Лишь небольшие остатки былых приличий удерживают меня от того, чтобы обратиться к вам «мой очень дорогой мистер Эдвардс», или же «вы необыкновенно милый человек», или же «вы добрый, добрый человек». Но я постараюсь вспомнить, как меня воспитывали и обратиться к вам просто —

Дорогой мистер Эдвардс!

Могу я поблагодарить вас за счастье, доставленное моему отцу? Видите ли, его всегда особенно волновало, понравится ли моя книга южанам вообще и жителям Джорджии в частности, и он очень боялся, что — нет, хотя моя книга настолько правдива, насколько документы и годы исследований могли содействовать этому. Для него была невыносима сама мысль, что я могу обидеть людей моего штата, так же, впрочем, как и для меня. И когда отец прочел вашу чудесную рецензию, он успокоился. «Если мистеру Эдвардсу нравится» и т. д.»

Об этих месяцах их жизни накануне выхода книги Джон Марш позднее писал:

«В апреле, мае и июне 1936 года наблюдалось скачала зарождающееся подозрение, а затем и растущая уверенность в том, что нечто значительное должно было произойти в книжном мире. Дрожь волнения пробегала, подобно ряби, по всей стране. Это был один из тех феноменов, которые современные способы связи не в состоянии объяснить. «Один сказал другому», этот самый изначальный способ передачи информации и до сих пор непревзойденный, способствовал в некотором смысле почти магическому распространению новостей. Из уст в уста слова о том, что готовится к выходу книга, которую вы не должны пропустить, расходились все дальше и дальше. Книжные магазины удваивали и вновь удваивали свои заказы».

Хотя Пегги с трепетом воспринимала все хвалебные рецензии, в то же время она считала, что верить им не следует. Она с тревогой ожидала окончательного вердикта своей книге, и даже когда положительная оценка романа ее «соплеменниками» казалась преобладающей, Пегги не переставала бояться, что следующий голос может оказаться нелицеприятным, поскольку, как писала позднее Медора, «разве ее героиня не обыкновенная плутовка, которая не отличается ничем, кроме смелости? И разве ее герой не мерзавец, который спекулировал на нуждах Конфедерации?

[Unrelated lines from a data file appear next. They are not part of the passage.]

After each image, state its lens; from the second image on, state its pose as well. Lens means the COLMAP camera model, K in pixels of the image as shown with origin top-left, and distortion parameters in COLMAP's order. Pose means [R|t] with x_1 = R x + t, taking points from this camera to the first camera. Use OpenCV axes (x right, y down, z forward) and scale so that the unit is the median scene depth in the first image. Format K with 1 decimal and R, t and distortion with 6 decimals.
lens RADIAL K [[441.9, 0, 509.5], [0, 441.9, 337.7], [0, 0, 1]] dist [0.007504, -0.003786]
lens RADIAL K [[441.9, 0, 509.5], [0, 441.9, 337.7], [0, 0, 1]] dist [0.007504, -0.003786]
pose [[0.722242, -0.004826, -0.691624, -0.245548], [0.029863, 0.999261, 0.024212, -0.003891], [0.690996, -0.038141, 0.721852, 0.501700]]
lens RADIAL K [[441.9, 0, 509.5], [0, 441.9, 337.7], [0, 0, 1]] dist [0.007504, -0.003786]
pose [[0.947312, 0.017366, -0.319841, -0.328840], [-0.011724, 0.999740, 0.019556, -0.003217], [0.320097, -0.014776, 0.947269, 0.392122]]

И разве ее книга не содержит постыдную правду о том, что были и дезертиры в армии конфедератов?»

В доме Маршей чувствовалось нарастающее волнение, как будто включился некий часовой механизм, но ни Пегги, ни Джон и представить себе не могли того, что грядет. Лу и Лэтем были уверены, что роман «Унесенные ветром» обещает быть феноменальным явлением в издательском деле, и не раз пытались подготовить к этому Пегги. Но она продолжала думать, что все это «мыльный пузырь», который лопнет, как только книга появится на прилавках книжных магазинов.

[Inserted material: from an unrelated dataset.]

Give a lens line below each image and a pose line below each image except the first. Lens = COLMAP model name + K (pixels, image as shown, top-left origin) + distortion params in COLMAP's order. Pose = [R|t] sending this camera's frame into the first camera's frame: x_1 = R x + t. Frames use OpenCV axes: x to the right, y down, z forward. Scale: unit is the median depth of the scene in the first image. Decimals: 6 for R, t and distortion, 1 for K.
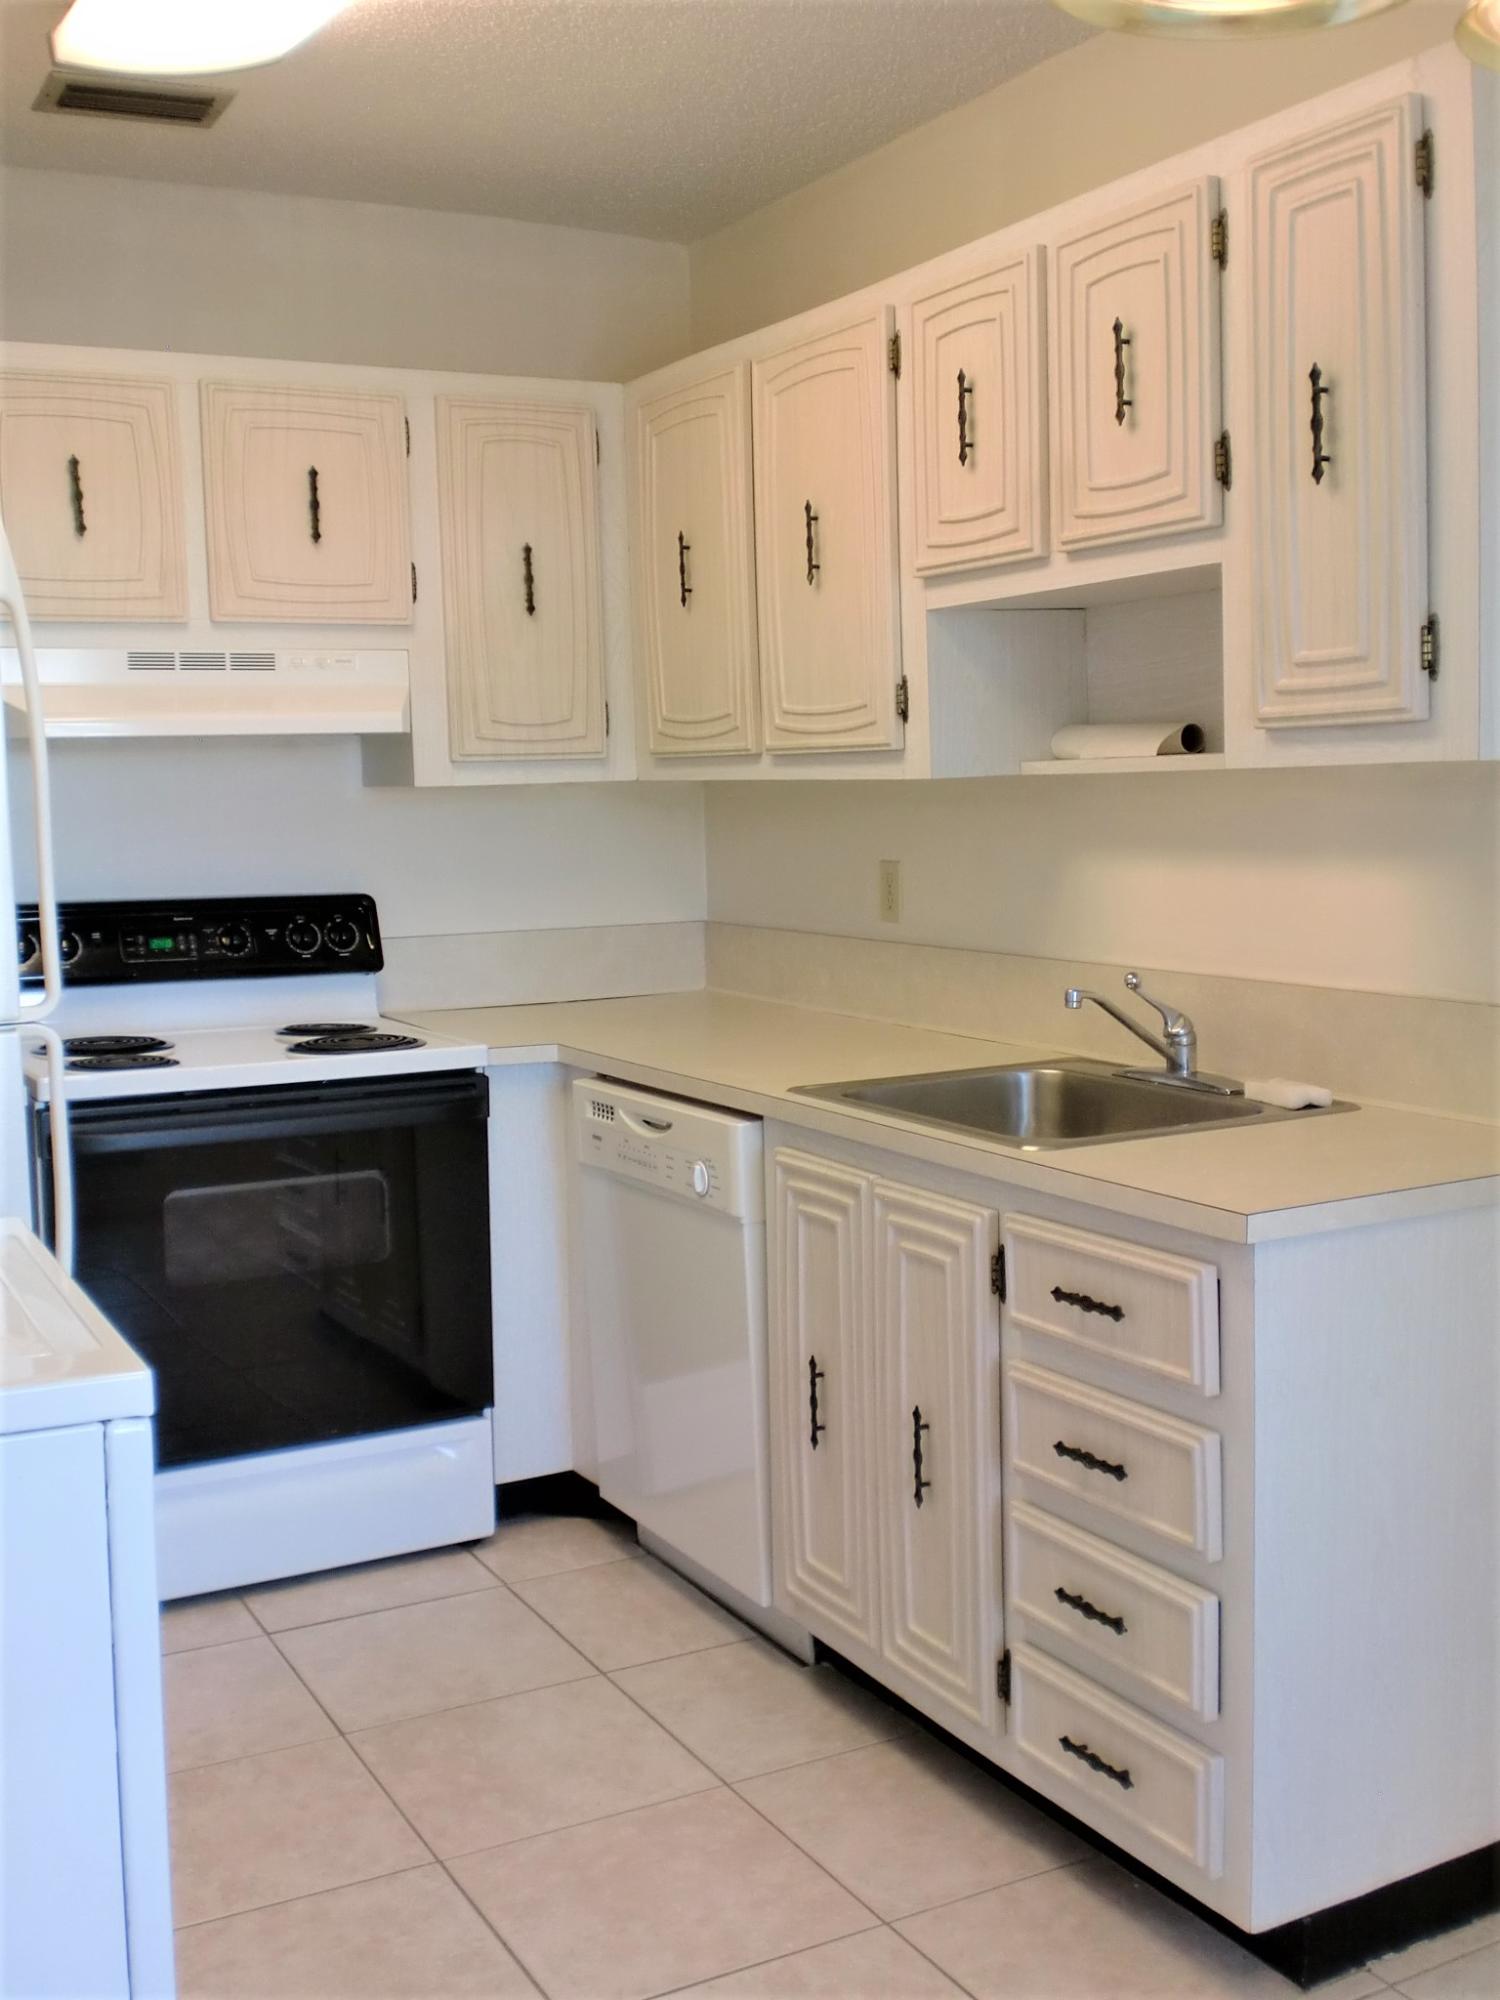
lens RADIAL K [[2063.9, 0, 745.7], [0, 2063.9, 997.8], [0, 0, 1]] dist [-0.026957, 0.000000]
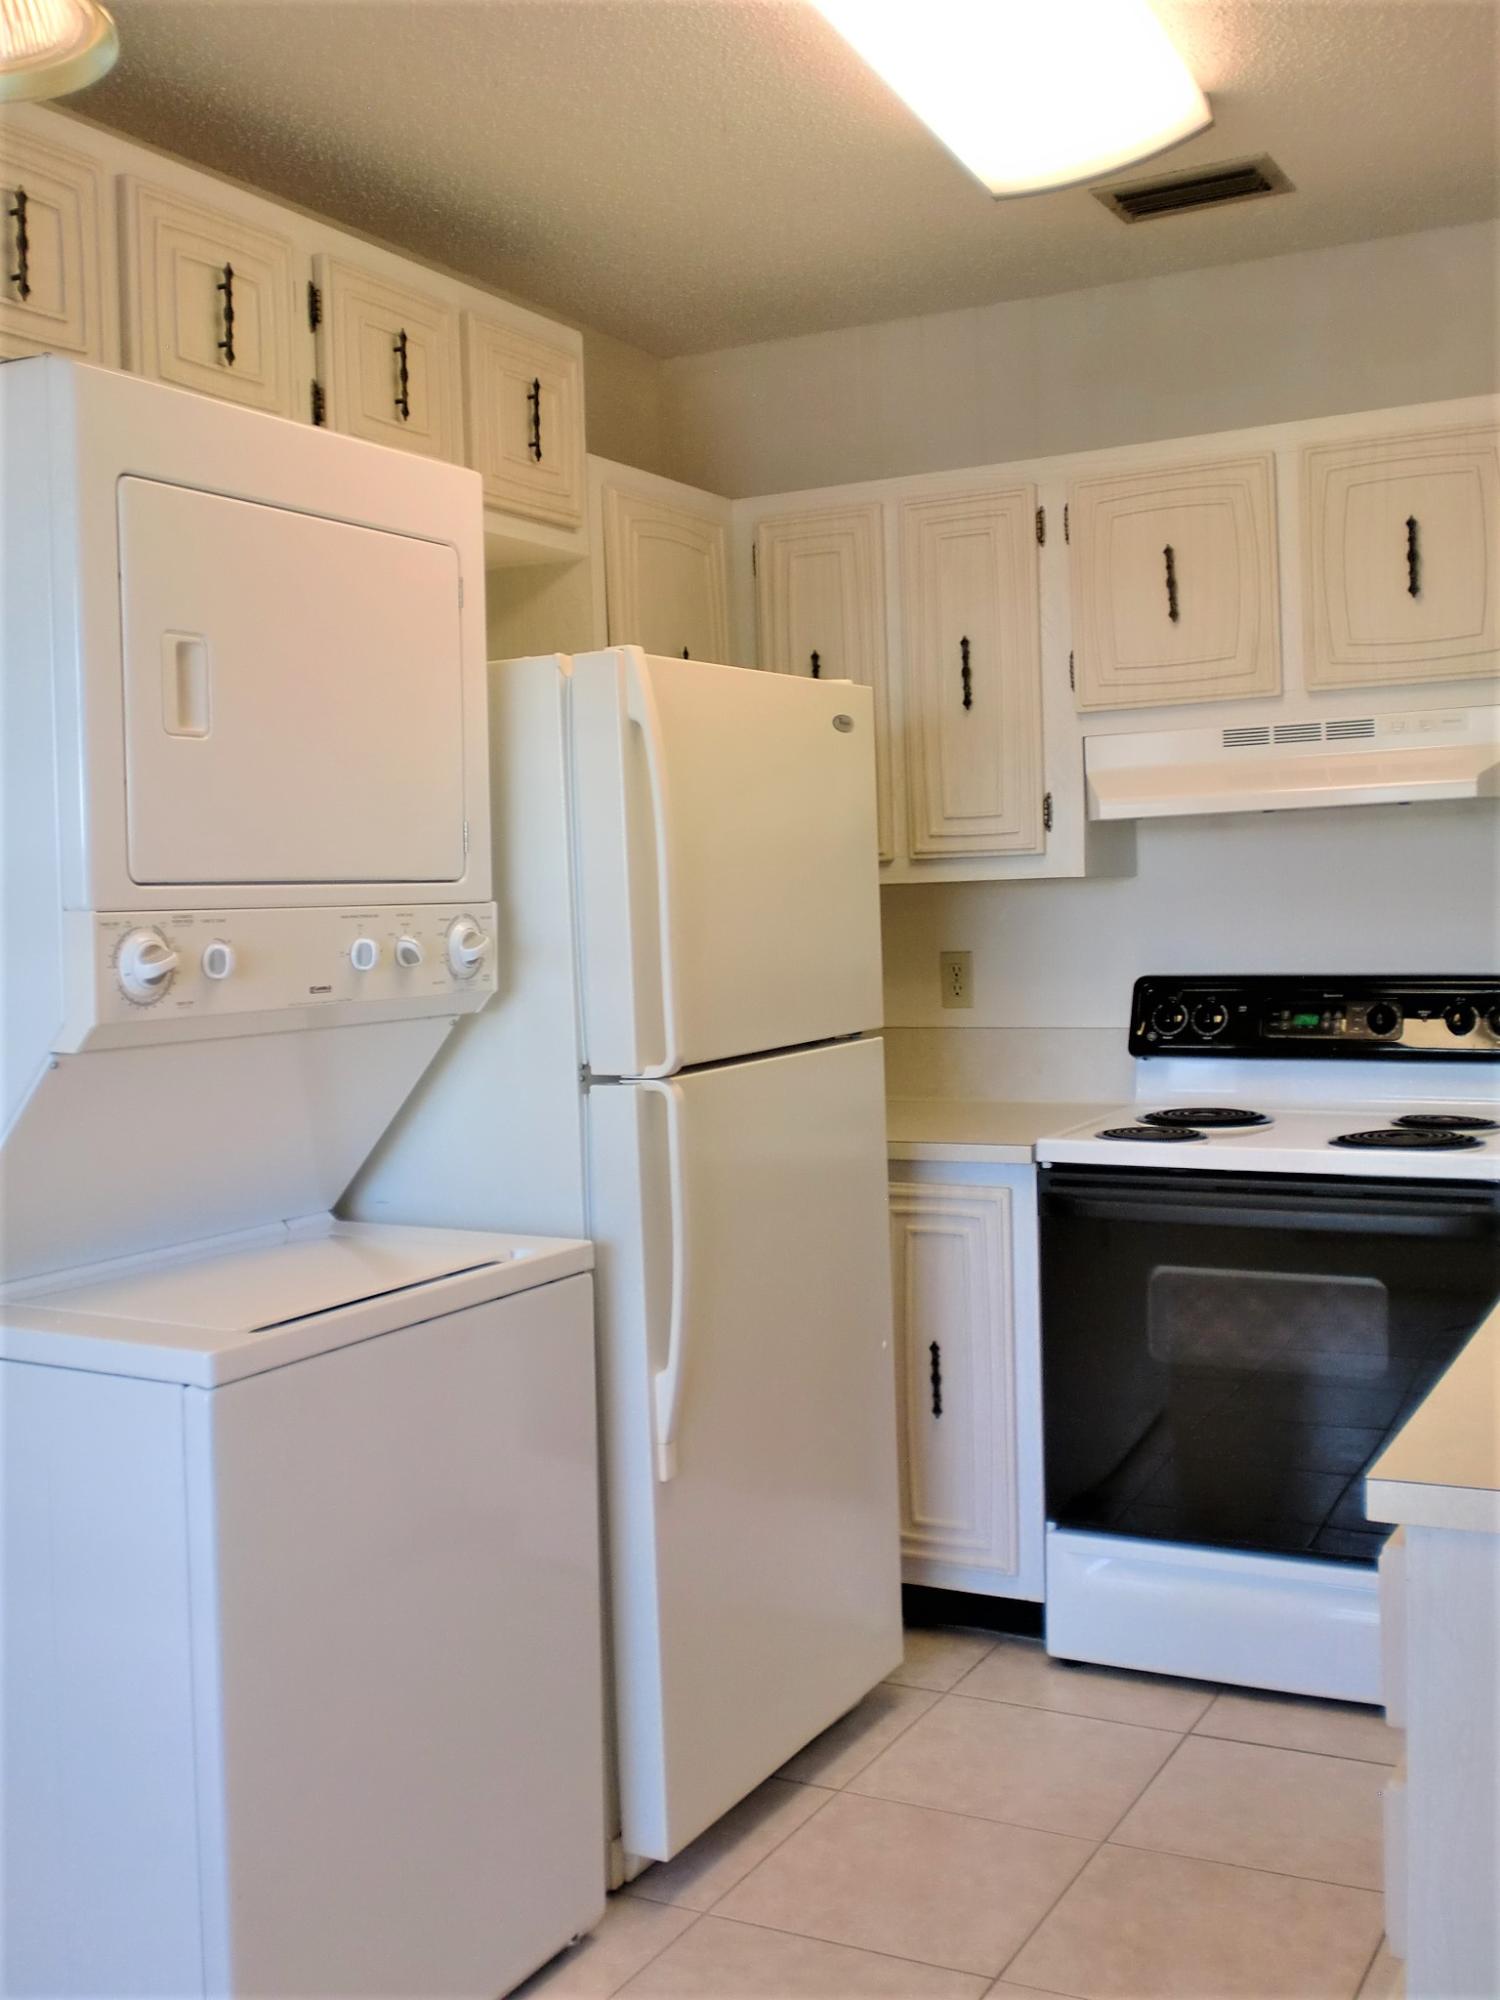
lens RADIAL K [[2063.9, 0, 745.5], [0, 2063.9, 996.2], [0, 0, 1]] dist [-0.026957, 0.000000]
pose [[0.548229, 0.039259, -0.835407, 0.412741], [-0.061737, 0.998072, 0.006389, -0.028999], [0.834047, 0.048072, 0.549595, 0.250668]]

25 мая вопрос о киноагенте был наконец утрясен: Пегги подписала контракт с «Макмилланом», согласно которому передавала издательству права на продажу книги для экранизации.

Лэтему она писала, что чувствует «огромное облегчение от того, что эти права находятся в его руках, а не у какого-то там агента». А если найдется какой-нибудь «сумасшедший, который захочет купить книгу и снять по ней фильм», «Макмиллан» обещал постараться оставить за ней право окончательного одобрения сценария, по той причине, что Пегги не желала слышать «тягучий гарлемский акцент из уст негров Юга».

К тому же она интересовалась, не собирается ли, между прочим, новый посреднический отдел издательства торговать и ее драматическими правами?

Отношения издательства с Пегги Митчелл, уже довольно продолжительные и вполне доверительные, в одном пункте оказались несколько сомнительными: ее не только не разубеждали в том, что работник издательства Е. Холл будет отныне заниматься продажей смежных прав, но и скрыли от нее подписанное «Макмилланом» соглашение с Анни Уильямс, согласно которому последней передавались права на продажу книги в кино. Джордж Бретт направил даже записки всем заинтересованным лицам, предупреждая, что «миссис Марш ничего не знает об этом». «Макмиллан» разделил комиссионные (20 процентов от цены продажи) поровну с мисс Уильямс. Это означало, что она получит лишь 5 процентов за свои труды. А Пегги, таким образом, хотелось ей этого или нет, все-таки заимела «красотку Анни» своим полномочным представителем.